At last week’s G20 meeting, Modi and Trudeau met on the sidelines and briefly clasped hands for a photo, but did not hold a formal bilateral meeting. Modi’s office later released a statement saying the Indian leader had voiced concerns about “continuing anti-India activities of extremist elements in Canada” that were “promoting secessionism and inciting violence against Indian diplomats”.
Trudeau’s team told journalists that Canada’s prime minister had “raised the importance of respecting the rule of law, democratic principles and national sovereignty”.

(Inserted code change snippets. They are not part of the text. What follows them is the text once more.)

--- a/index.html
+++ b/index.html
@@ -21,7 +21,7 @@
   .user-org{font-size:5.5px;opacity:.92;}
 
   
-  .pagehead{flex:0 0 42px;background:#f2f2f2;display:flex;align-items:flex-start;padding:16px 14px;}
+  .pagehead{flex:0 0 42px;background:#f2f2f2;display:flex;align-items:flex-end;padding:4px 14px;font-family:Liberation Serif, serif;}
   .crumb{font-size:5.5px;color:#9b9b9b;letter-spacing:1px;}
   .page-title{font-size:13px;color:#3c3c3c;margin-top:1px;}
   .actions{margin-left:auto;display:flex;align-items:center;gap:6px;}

Trudeau’s departure from the G20 was delayed by a maintenance problem on his aircraft that left the Canadian leader stranded in Delhi for two days and kept the acrimony between the leaders in the headlines. The countries suspended talks on a proposed free trade agreement last week.

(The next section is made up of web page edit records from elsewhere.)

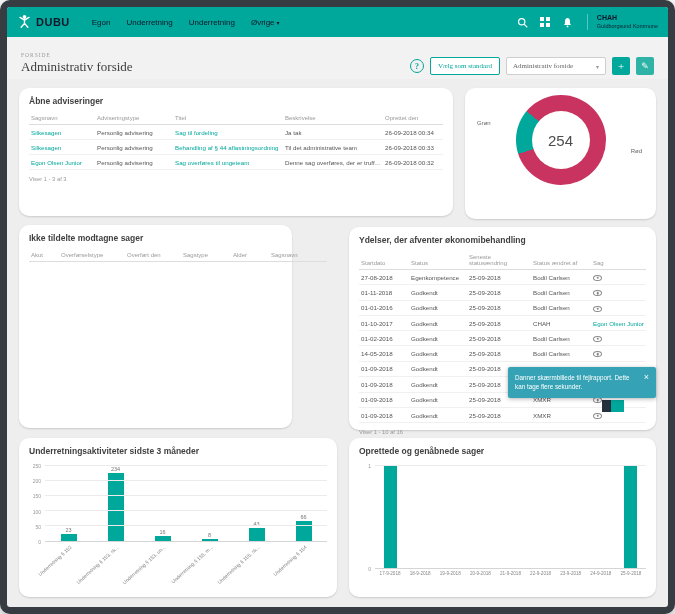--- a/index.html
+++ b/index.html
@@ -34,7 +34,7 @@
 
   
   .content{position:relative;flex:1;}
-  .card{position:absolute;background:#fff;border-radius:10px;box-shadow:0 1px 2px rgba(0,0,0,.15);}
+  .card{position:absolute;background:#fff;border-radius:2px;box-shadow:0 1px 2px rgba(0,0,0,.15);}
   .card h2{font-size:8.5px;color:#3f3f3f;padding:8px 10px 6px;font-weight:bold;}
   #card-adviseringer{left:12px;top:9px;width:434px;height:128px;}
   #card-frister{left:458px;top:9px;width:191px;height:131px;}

One Indian security analyst expressed surprise that Canada would publicise allegations blaming India rather than publish evidence, and claimed “gang-related activities” among Khalistani extremists might be responsible.
Chellaney of the Centre for Policy Research said: “A more prudent way of going about this for Canada would have been to arrest the suspects and present evidence of any Indian government involvement in court.”
India’s government had accused Nijjar, a Sikh nationalist, of terrorism and posted bounties for his arrest. The World Sikh Organization of Canada called his killing by unidentified assailants an “assassination” and called for a police investigation.
Some pro-Khalistan activists have alleged that Nijjar’s death is part of a suspicious pattern, after the deaths of two other Sikh activists. Paramjit Singh Panjwar was shot dead in Lahore, Pakistan in May, while Avtar Singh Khanda, an aide to the fugitive Amritpal Singh, died in hospital in Birmingham, UK in June.
While some supporters claimed Khanda had been poisoned, West Midlands police said in a statement that “a thorough review was undertaken” and that “there were no suspicious circumstances” in his death.
In recent years, “almost every major security incident that occurred in Punjab has been carried out by organised crime, not by individuals who are motivated by the Khalistani ideology,” said Ajai Sahni, executive director of the Institute for Conflict Management in New Delhi.
“It is increasingly gangsterism which is being promoted by both Khalistanis and gangs in the diaspora, with Canada being an important area where this happens.”